Cannabis-Therapie: Freigabe mit Einschränkungen
Im März 2017 erweiterte der Gesetzgeber für Patienten die Möglichkeit, eine schwerwiegende Krankheit mit Cannabis auf Rezept zu bekämpfen. Das war zuvor nur in Ausnahmefällen möglich. Auch jetzt gibt es Bedingungen. Das Gesetz fordert unter anderem eine „nicht ganz entfernt liegende Aussicht“, dass Cannabis positiv auf den Krankheitsverlauf oder auf schwerwiegende Symptome wirkt. Darüber hinaus gilt: Existiert bereits eine anerkannte, dem medizinischen Standard entsprechende Therapie, gibt es zumeist keinen Anspruch auf medizinisches Cannabis. Ausnahme: Der behandelnde Arzt kann begründen, warum sich die anerkannte Therapie bei seinem Patienten nicht anwenden lässt (SGB V – §31, Absatz 6).

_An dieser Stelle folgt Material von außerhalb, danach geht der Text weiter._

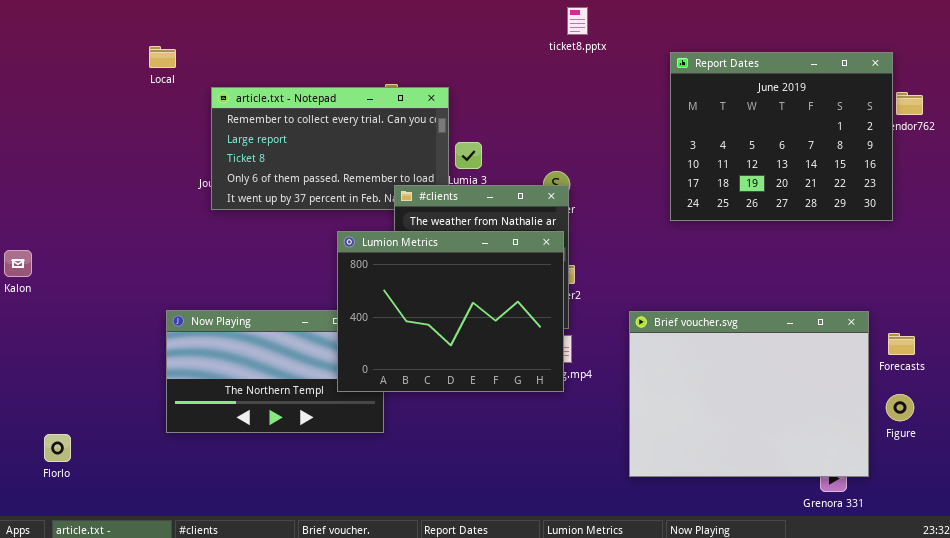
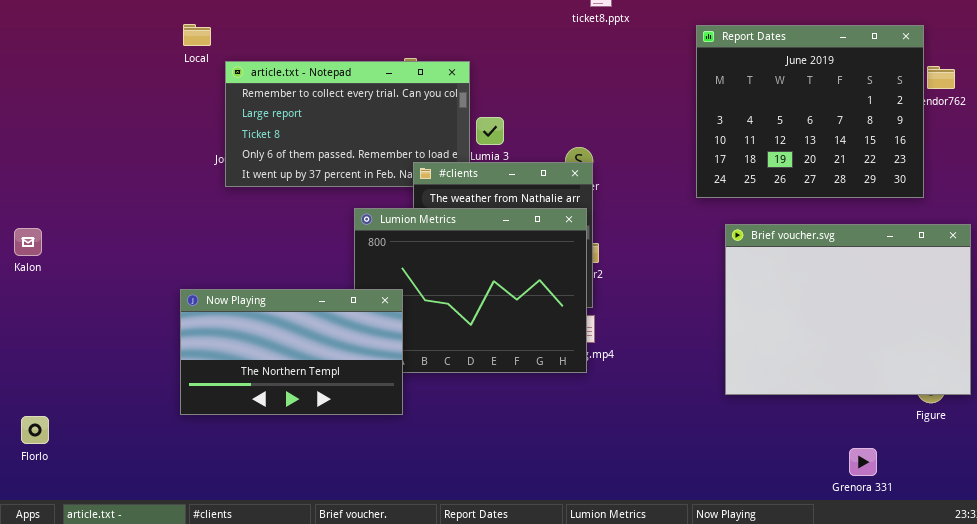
Local: [149,46,176,68] -> [183,24,211,46], moved
Now Playing: [166,310,384,433] -> [180,289,403,415], raised
Brief voucher.svg: [629,311,869,477] -> [725,224,971,395], moved
Florlo: [44,434,71,462] -> [21,416,49,444], moved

Viel Raum für Interpretationen
Offen bleibt bei den gesetzlichen Vorgaben zum Beispiel, ab wann eine „nicht ganz entfernt liegende Aussicht“ auf eine erfolgreiche Cannabis-Therapie besteht. Die Universität Bremen beklagte etwa im Cannabis-Report 2018 (Seite 15) eher lückenhafte Erkenntnisse zum medizinischen Nutzen der Cannabinoide. Seither hat es aber weitere Studien gegeben. Hilfreiche Informationen kann zudem die Begleiterhebung liefern, die die erweiterte Freigabe von Cannabis für therapeutische Zwecke bis März 2022 begleitet hat. Ebenfalls offen bleibt bisher, was der Gesetzgeber als schwerwiegende Krankheit definiert. Das lässt Raum für Interpretationen und Streitfälle zwischen Krankenkassen und Patienten. „Lehnt die Krankenkasse die Kostenübernahme für eine Cannabis-Therapie ab, sollte man nicht sofort aufgeben. Es bleiben vier Wochen für einen Widerspruch“, sagt Christian Wagner, Fachanwalt für Medizinrecht und Vorsitzender der SGB V-Kommission beim Deutschen Sozialgerichtstag.

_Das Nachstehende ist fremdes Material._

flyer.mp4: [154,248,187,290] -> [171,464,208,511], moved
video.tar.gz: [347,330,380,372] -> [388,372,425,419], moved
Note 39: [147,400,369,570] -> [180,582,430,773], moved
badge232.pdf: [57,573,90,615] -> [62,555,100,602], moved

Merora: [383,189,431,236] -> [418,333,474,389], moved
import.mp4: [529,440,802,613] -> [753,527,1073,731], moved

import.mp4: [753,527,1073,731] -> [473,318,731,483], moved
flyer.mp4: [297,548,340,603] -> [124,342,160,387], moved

ADHS: eine schwerwiegende Krankheit?
Bei der Definition schwerwiegender Krankheiten sind sich die Gerichte nicht immer einig. So scheiterte ein Kläger am Landessozialgericht Baden-Württemberg mit seiner Klage. Seit seiner Kindheit leidet er an ADHS, die er seit dem Alter von 13 Jahren mit Cannabis bekämpft. Eine schwerwiegende Erkrankung liegt bei ihm aber laut Gericht nicht nachweislich vor. Die Krankenkasse muss keine Cannabis-Therapie zahlen. Anders beurteilte das Sozialgericht Frankfurt am Main im Oktober 2021 den Fall eines anderen ADHS-Patienten (Urteil: S 25 KR 313/18). Verbunden ist die Krankheit bei ihm u. a. mit massiven Schlafstörungen und hoher Impulsivität. Die gerichtliche Sachverständige bewertete ADHS bei ihm „als schwerwiegende psychische Erkrankung“. Die Krankenkasse wurde verurteilt, die Cannabis-Therapie zu bezahlen.

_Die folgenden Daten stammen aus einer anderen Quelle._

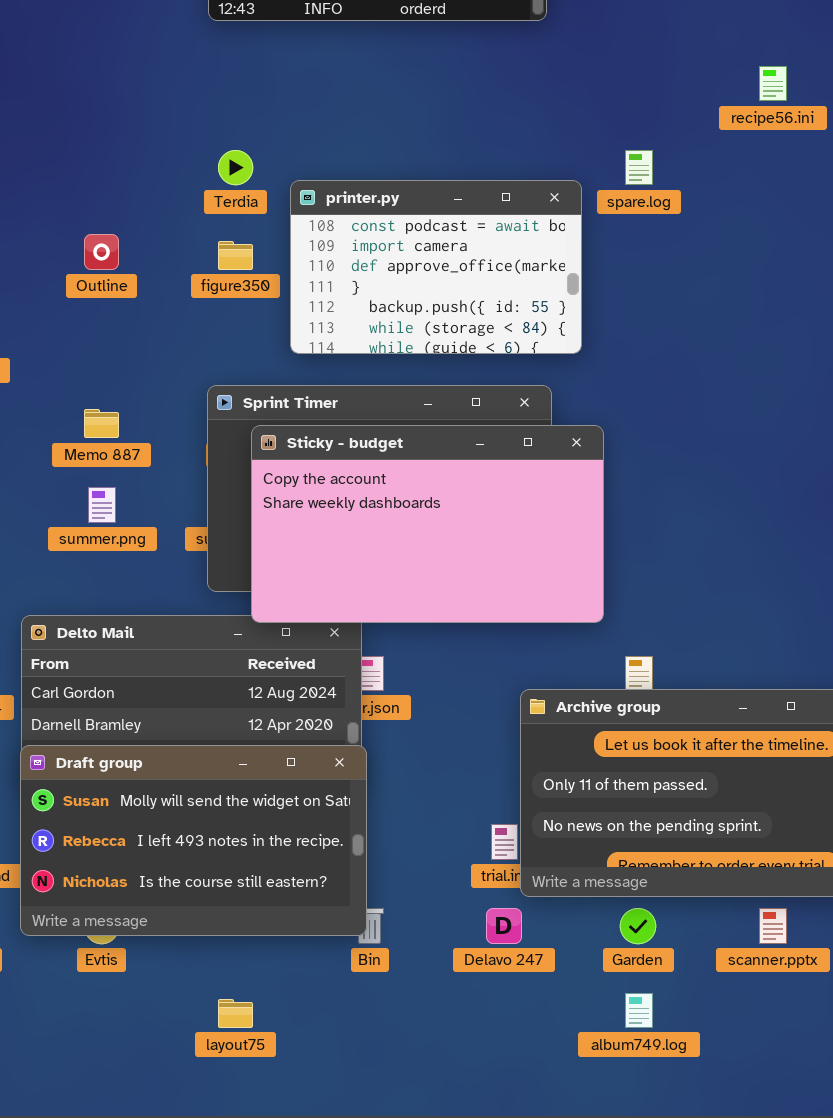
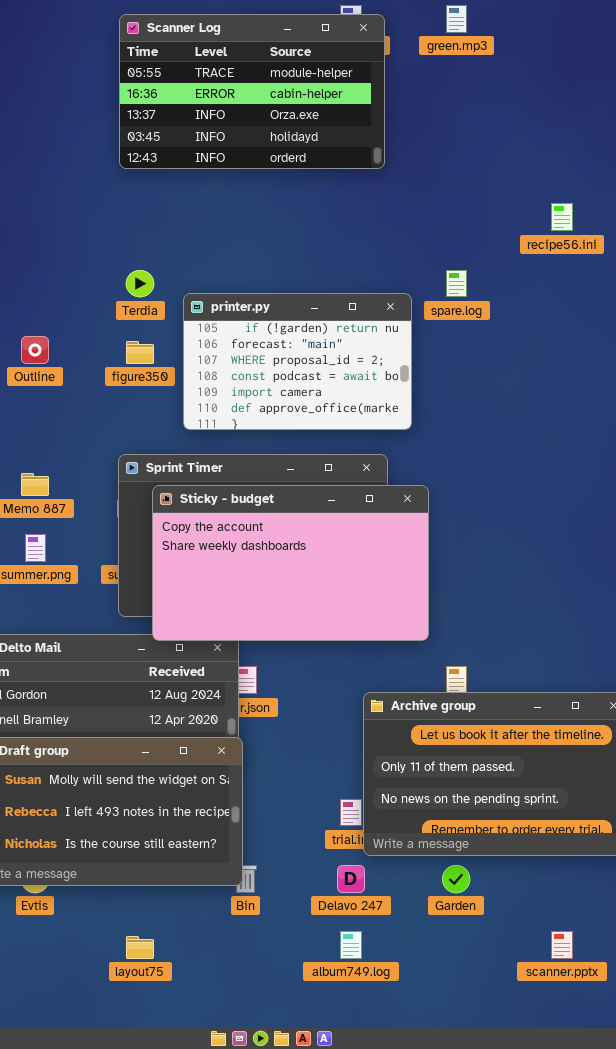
printer.py: [290,180,582,354] -> [183,293,412,430], scrolled up 3 rows
scanner.pptx: [759,908,787,944] -> [551,931,573,959], moved
album749.log: [625,993,653,1028] -> [340,931,362,959], moved

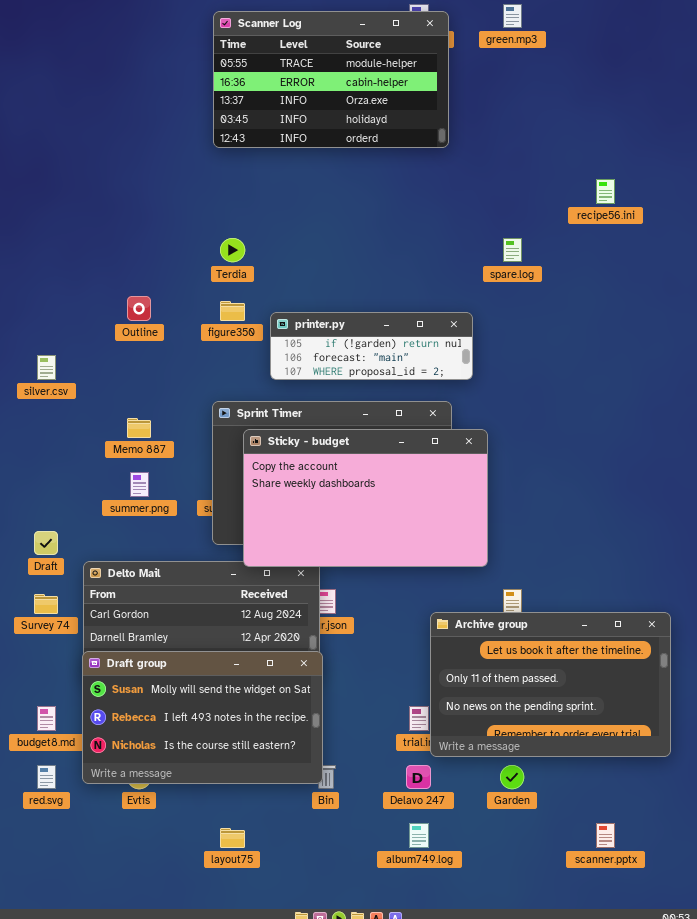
printer.py: [183,293,412,430] -> [270,312,473,380], resized

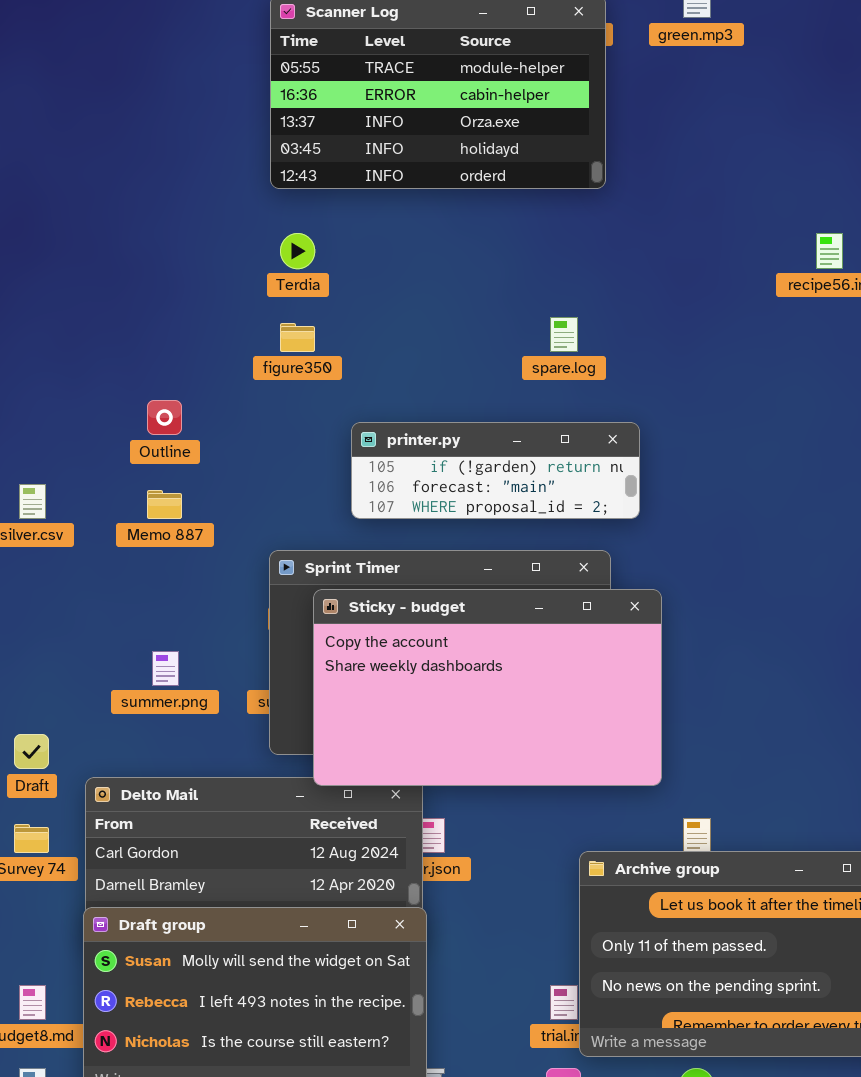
Terdia: [220,238,245,262] -> [280,233,315,269], moved
spare.log: [503,238,522,262] -> [550,317,578,352], moved
figure350: [220,301,245,321] -> [280,323,315,352], moved
Memo 887: [127,418,151,438] -> [147,490,182,519], moved

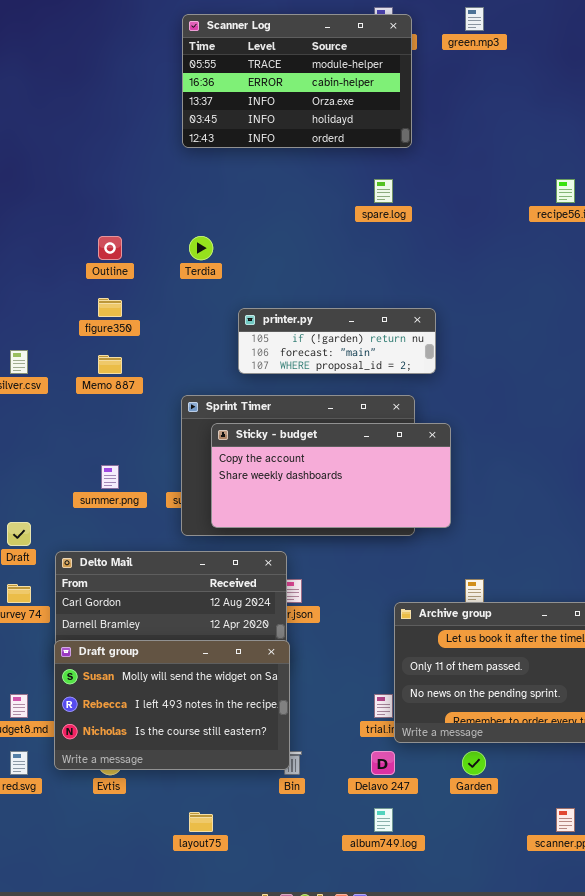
Terdia: [280,233,315,269] -> [189,236,213,260], moved
spare.log: [550,317,578,352] -> [374,179,393,203], moved
figure350: [280,323,315,352] -> [98,298,122,317], moved
Outline: [147,400,182,435] -> [98,236,122,260], moved
Sticky - budget: [313,589,662,786] -> [211,423,451,528], resized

Manchmal besteht Aussicht auf beschleunigte Verfahren
„Zum Anspruch auf Versorgung mit medizinischem Cannabis (§ 31, Abs. 6 SGB V) gibt es weiter keine einheitliche Rechtsprechung.“ Das betonte die Neue Zeitschrift für Sozialrecht in ihrer Jahresrevue 2021. „Den Patienten wäre hier mehr Rechtssicherheit zu wünschen“, sagt Christian Wagner. Er empfiehlt Patienten und Ärzten, bei einem ablehnenden Krankenkassenbescheid die Chancen eines Widerspruchs zu prüfen. Wird eine schnelle Entscheidung sehr wichtig, kann ein einstweiliges Rechtsschutzverfahren den Prozess beschleunigen.